_TASK ITEM:_
Extend the forum thread on whether the AISC Seismic Design Manual is needed for the SE lateral exam, picking up right after its final post.

# Is the AISC Seismic Design Manual essential to have for the SE lateral exam?



## Reed D (Jun 6, 2021)

This might sound like a silly question but I am planning to take the SE lateral this October and was wondering if the Seismic Design Manual 3rd edition is a "must have" for the exam? The reason I am asking is when I was studying for the vertical exam I bought the TMS 402/602 and AISI S100 codes which I never used. The steel manual is expensive and was wondering if I can avoid buying it.


----------



## Duke (Jun 6, 2021)

There will be AM questions that require it and the PM may heavily need it or it may not. You might be able to get by if you have good study reference material AND get lucky on the AM/PM topics but you would be taking a real gamble not having it.


----------



## E720 (Jun 6, 2021)

In my opinion there are many time saving tables in the SDM. You may be able to get by without it but I think it is way more useful than the masonry codes that you said you didn't use.


----------



## Titleistguy (Jun 6, 2021)

Is this is a serious question?


----------



## Titleistguy (Jun 6, 2021)

Let’s go down the line here a bit...

Some of the things you’ll need the SDM for (but not limited to):

1. Anything RBS, and more broadly related to IMF, SMF prequalified connections (unless you roll with a loose copy of AISC 358 randomly)

2. I don’t know, ummm, the specification itself has some relevance, could be useful to say the least

3. The examples problems are nice and great learning tools

4. The specification commentary and the discussions in general in many of the separate sections and chapters is highly useful

5. To me half of this test isn’t just a pump and dump of info but it’s learning the codes, their layouts, how they shine, where they’re terrible...and so on, and frankly, AISC 341 is one of the better overall codes IMO when compared to the others required for the test


----------



## EBAT75 (Jun 6, 2021)

Without limiting my comments as responses to other comments posted here is how I looked at it.

I do not have the 3rd Edition to be able to pass judgement on its utility for the exam purposes, but from how the codes go from edition to new and improved, I am generally skeptical.

Yes, there are many useful time saving tables between the first and second editions. But the examples were a bit of an overkill. They are not simpler versions as in the first edition which reinforce the application of code rather than voluminous solutions.

I agree the Seismic Specifications and Commentary are much more direct and easier to apply than other codes/specifications. 

Whether spending money on the Third Edition is worth, only the individual can examine the benefit-cost tradeoff, risk, and decide.


----------



## organix (Jun 6, 2021)

Do you own the 2nd edition and are talking about only the changes between that and the new one? I can’t comment on the differences, but that’s possible to survive with... if you take no SDM at all, very risky imo. I would think it would be difficult to learn the ins and outs of designing the various steel LFRSs without it.

_DATA UNDER STUDY:_
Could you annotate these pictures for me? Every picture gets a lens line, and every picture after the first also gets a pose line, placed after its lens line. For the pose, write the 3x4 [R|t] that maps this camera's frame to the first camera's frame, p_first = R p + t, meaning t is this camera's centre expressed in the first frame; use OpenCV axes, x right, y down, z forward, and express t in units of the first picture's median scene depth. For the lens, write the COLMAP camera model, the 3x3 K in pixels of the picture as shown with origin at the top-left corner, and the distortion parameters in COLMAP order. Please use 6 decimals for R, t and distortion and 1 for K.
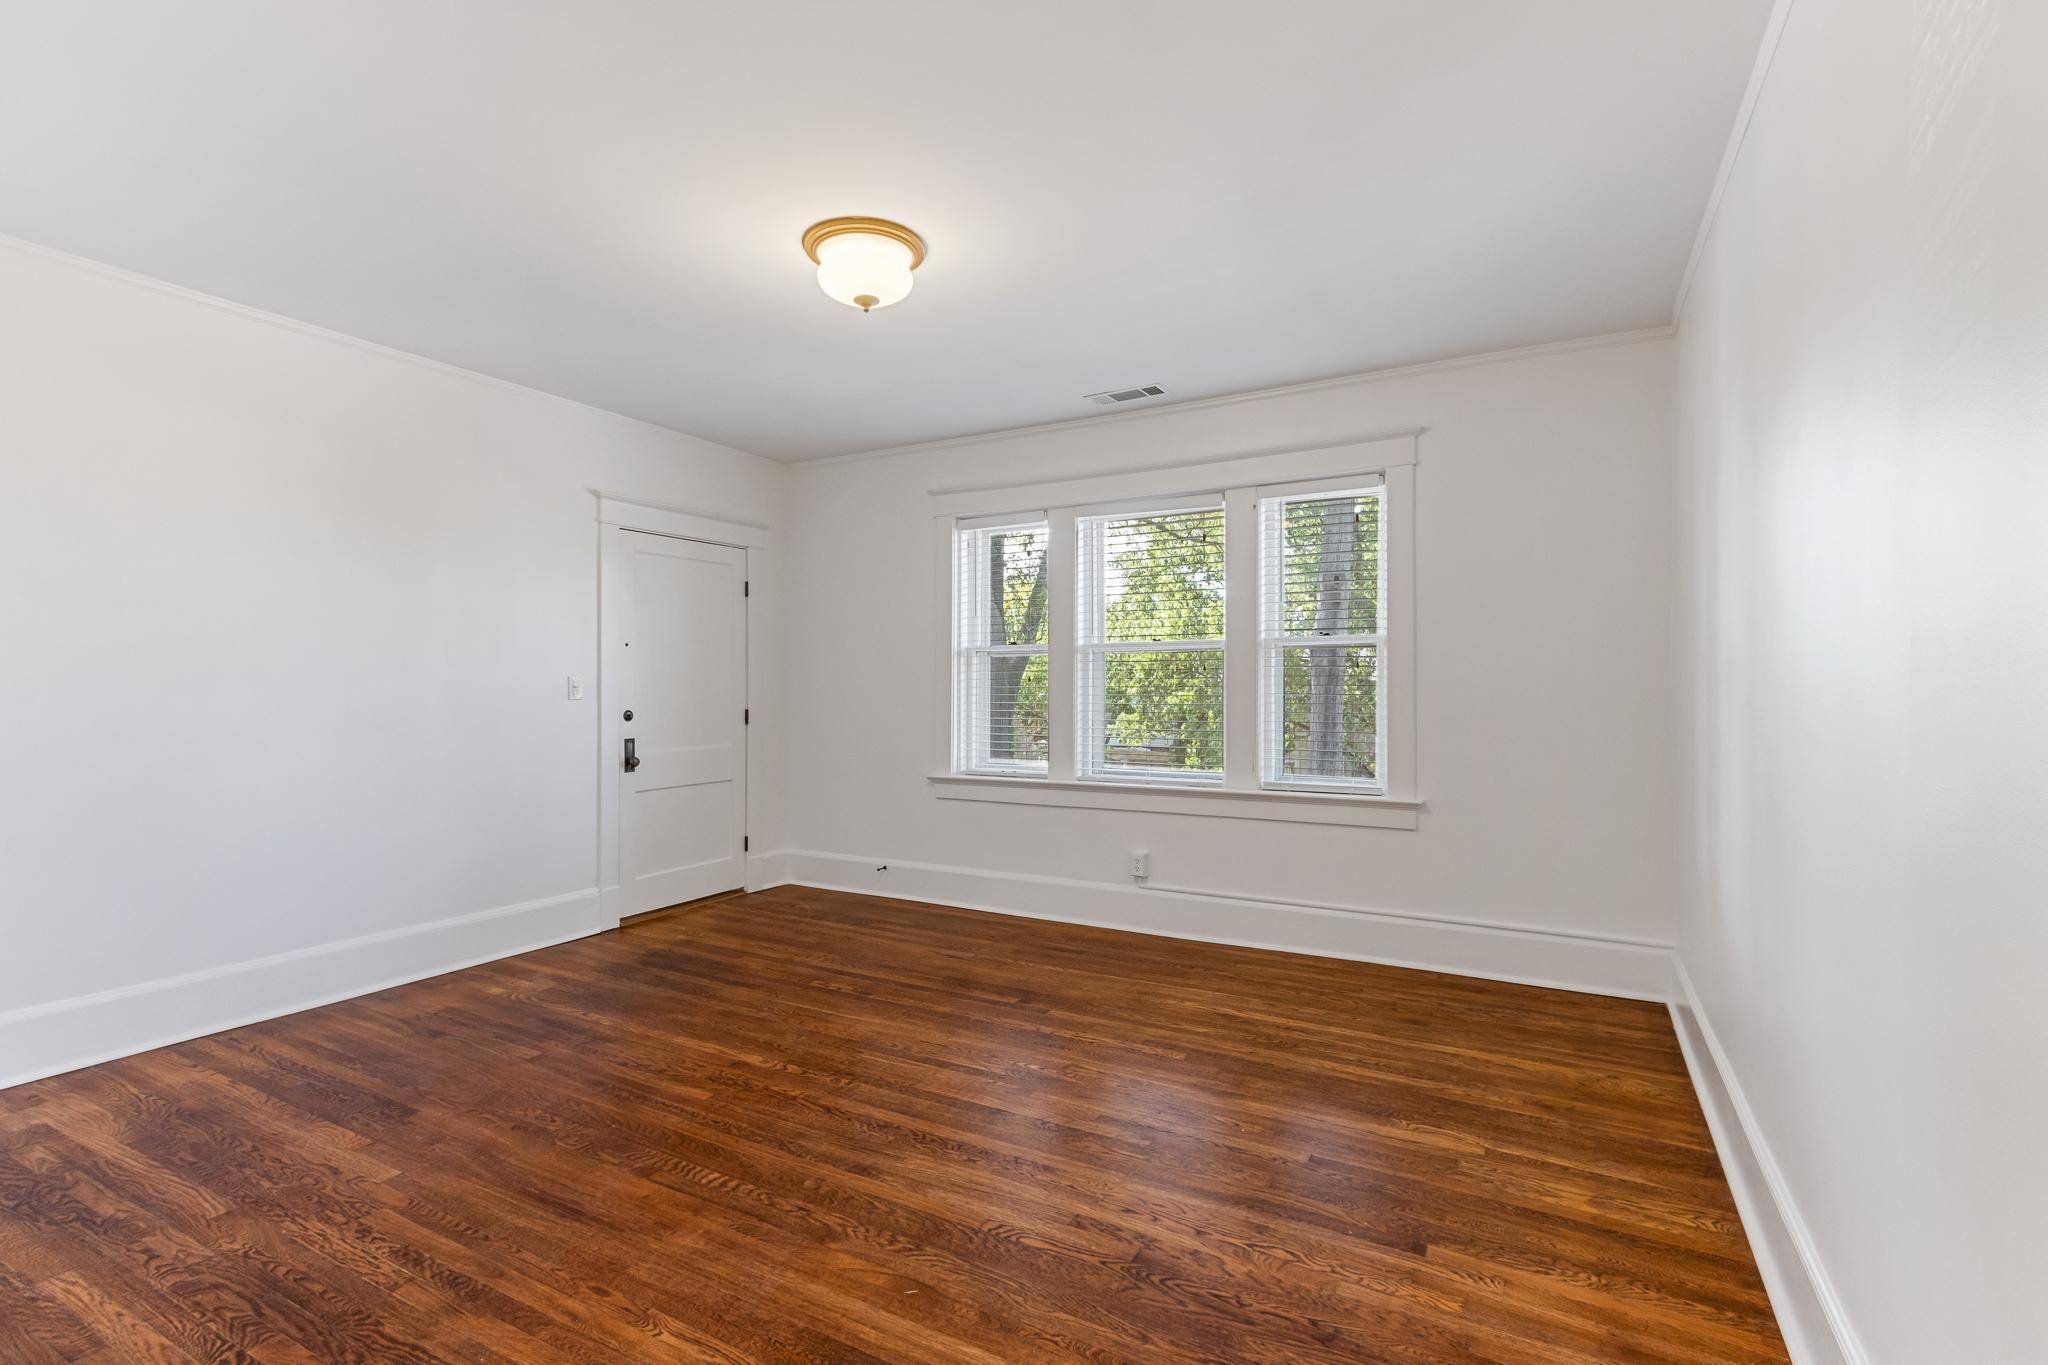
lens RADIAL K [[940.4, 0, 1013.5], [0, 940.4, 675.2], [0, 0, 1]] dist [0.026511, 0.000006]
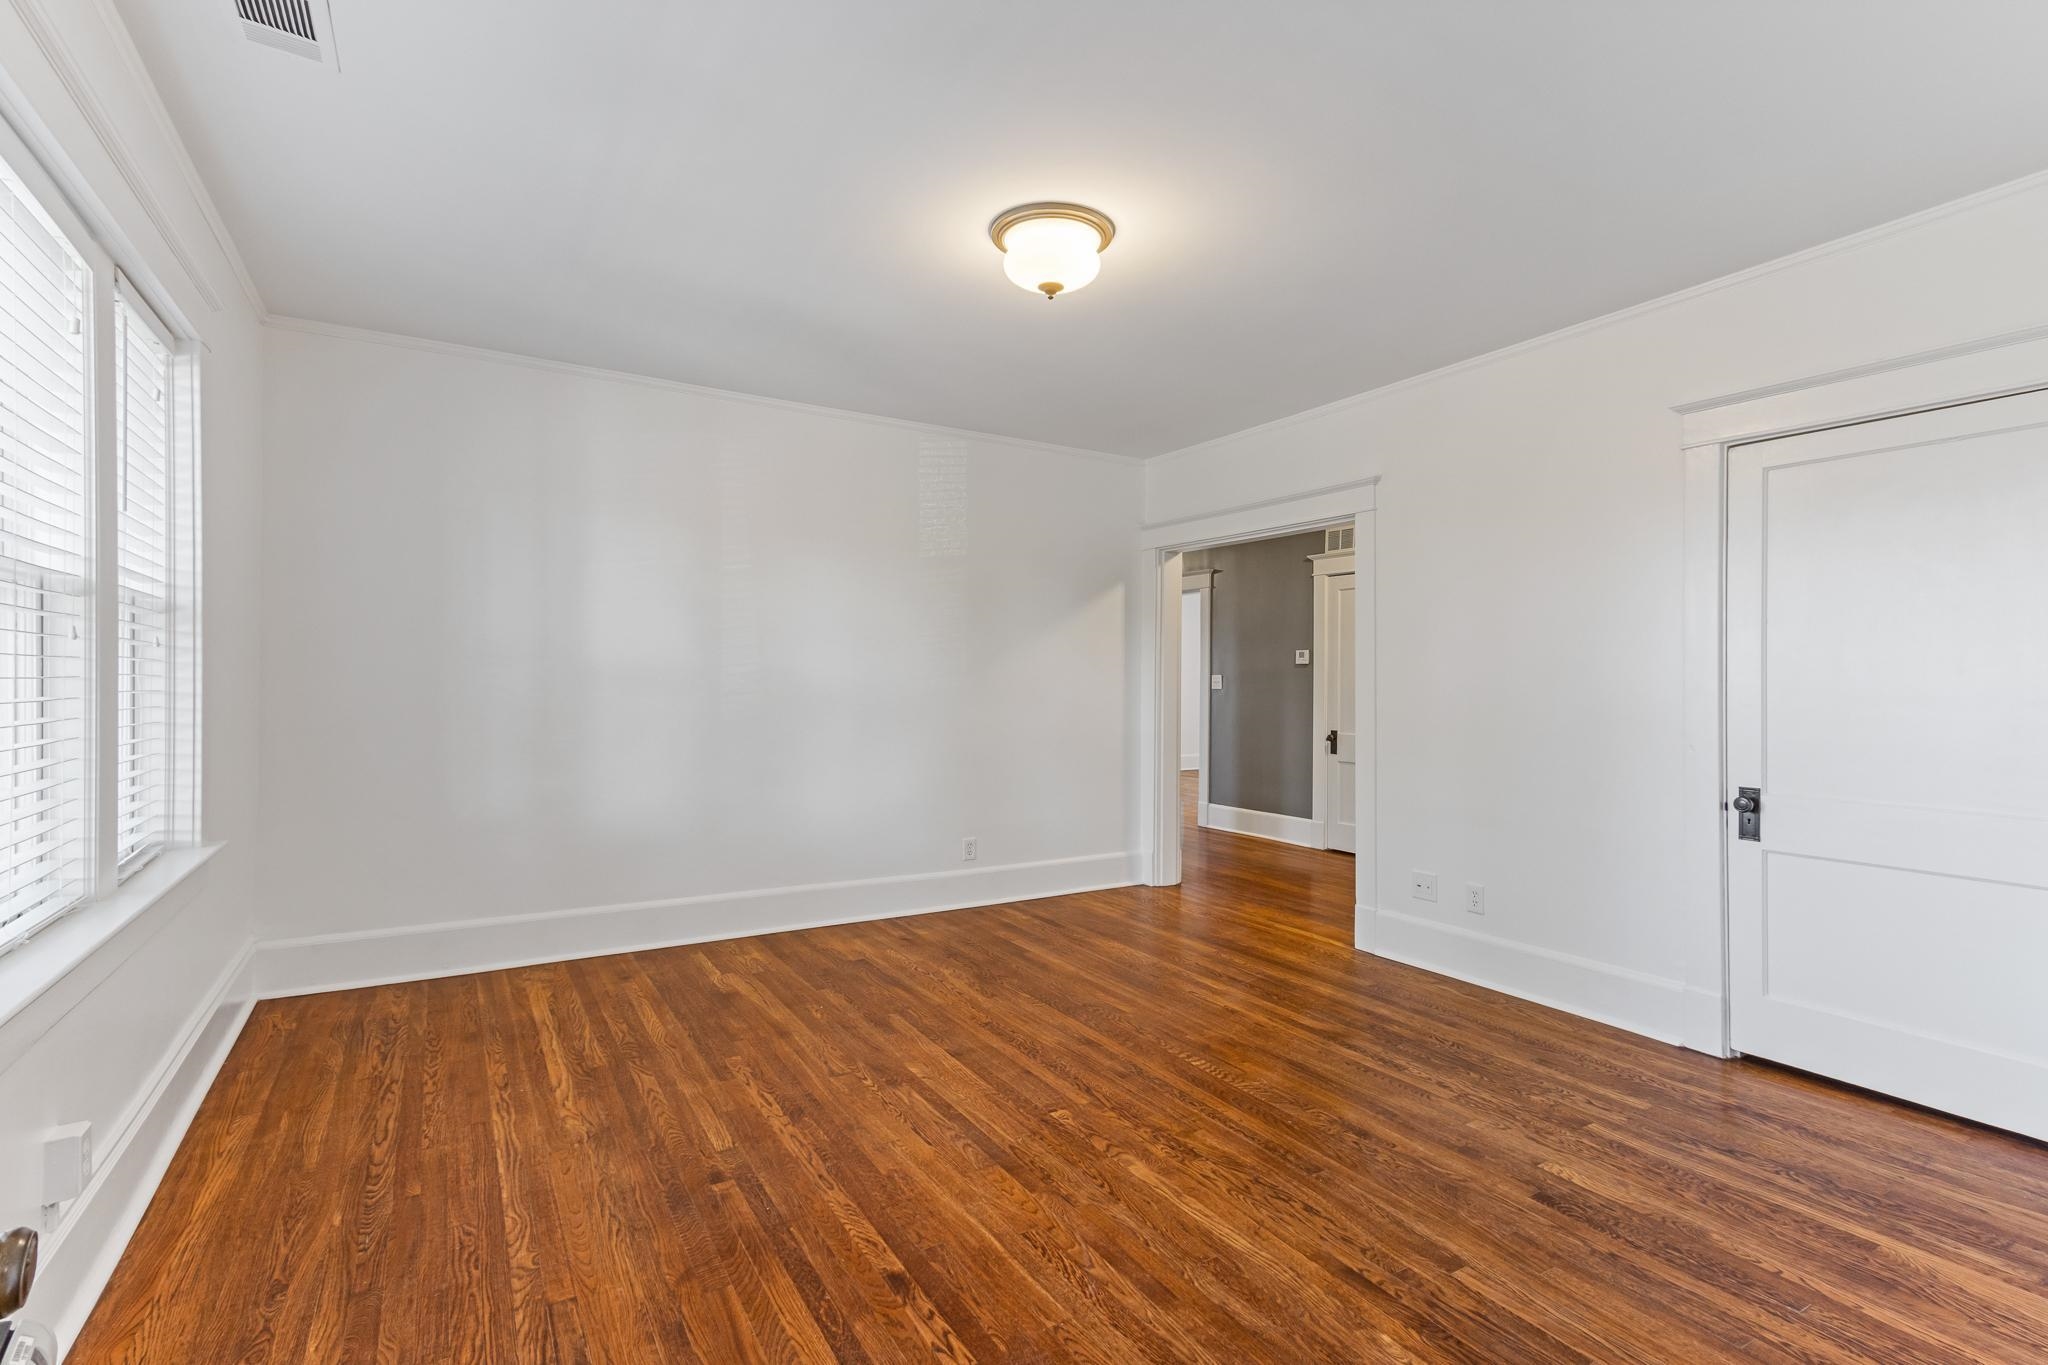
lens RADIAL K [[962.2, 0, 1024.1], [0, 962.2, 667.5], [0, 0, 1]] dist [0.024862, -0.000937]
pose [[-0.875232, 0.001151, 0.483702, -0.657400], [-0.011800, 0.999649, -0.023730, 0.021157], [-0.483560, -0.026477, -0.874911, 2.003328]]
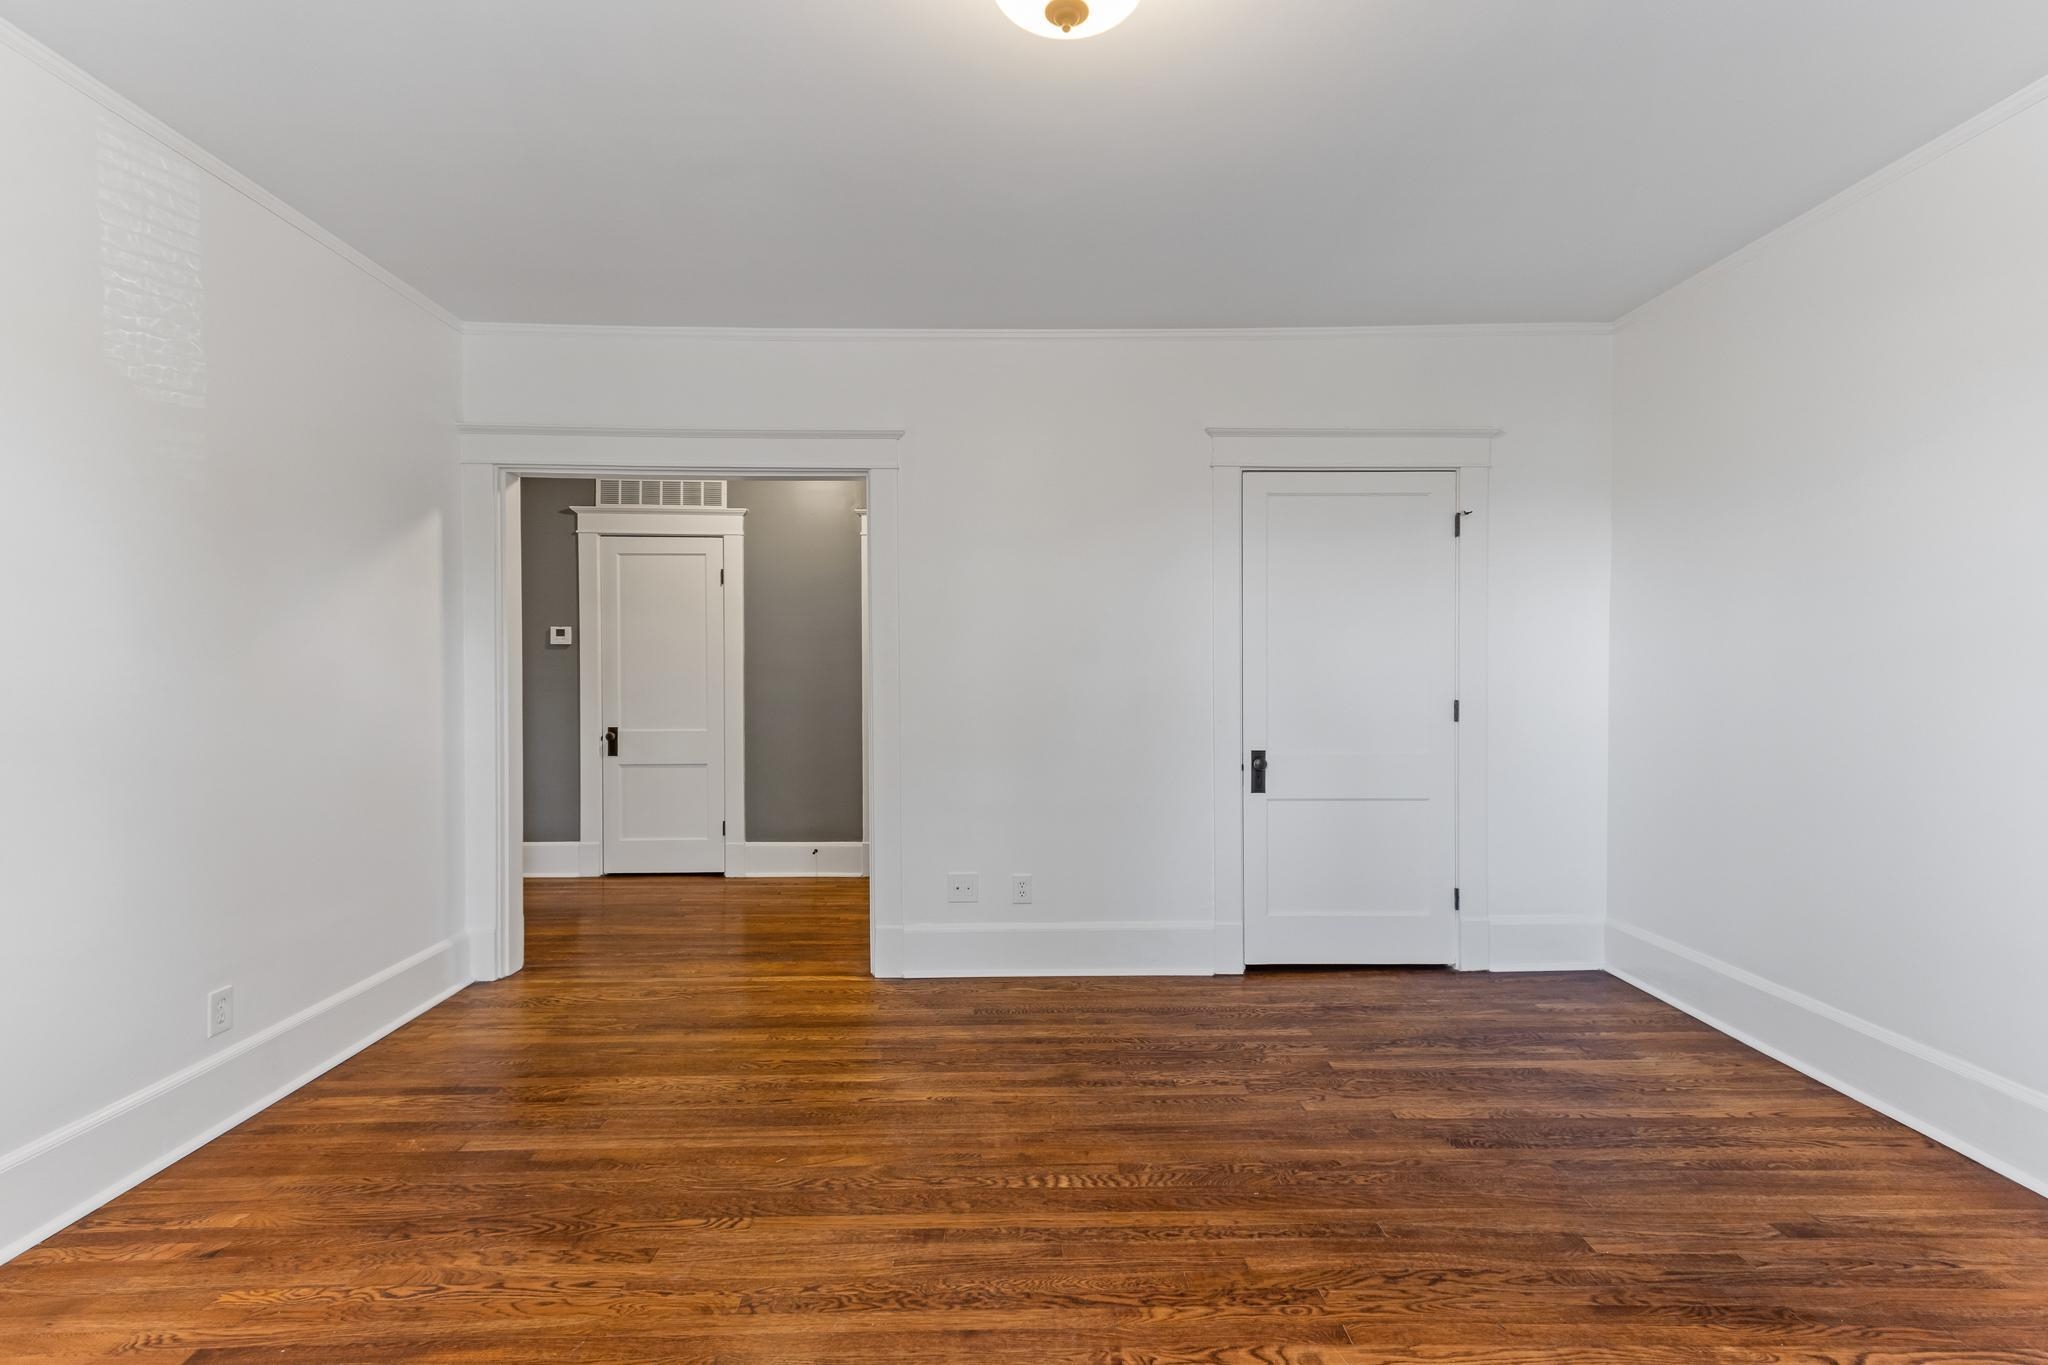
lens RADIAL K [[962.2, 0, 1024.1], [0, 962.2, 667.5], [0, 0, 1]] dist [0.024862, -0.000937]
pose [[-0.854699, -0.000477, -0.519123, 0.196841], [0.005664, 0.999931, -0.010245, 0.016320], [0.519092, -0.011697, -0.854638, 1.599262]]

_EXERCISE RESULT:_
----------



## Reed D (Jun 6, 2021)

organix said:


> Do you own the 2nd edition and are talking about only the changes between that and the new one? I can’t comment on the differences, but that’s possible to survive with... if you take no SDM at all, very risky imo. I would think it would be difficult to learn the ins and outs of designing the various steel LFRSs without it.


No, I don't own the 2nd edition. thank you for asking. I should have provided a little more explanation. 

I haven't done any steel seismic design before so I really have no clue how much the SDM is needed for the lateral exam. I know there is no way to pass the vertical without the AISC 14th but I wasn't sure if this is the case for the SDM for the lateral exam. I just wanted to make sure that it's a must have code before I buy it. It looks like it is. Thank you all for the responses.


----------



## Titleistguy (Jun 6, 2021)

If you’re gonna skip a code, a very compelling argument for the TMS can be made as well as the AISI. That said, the remaining ones are non negotiable and there will be (well almost certainly will be) straight look up questions out of the SDM.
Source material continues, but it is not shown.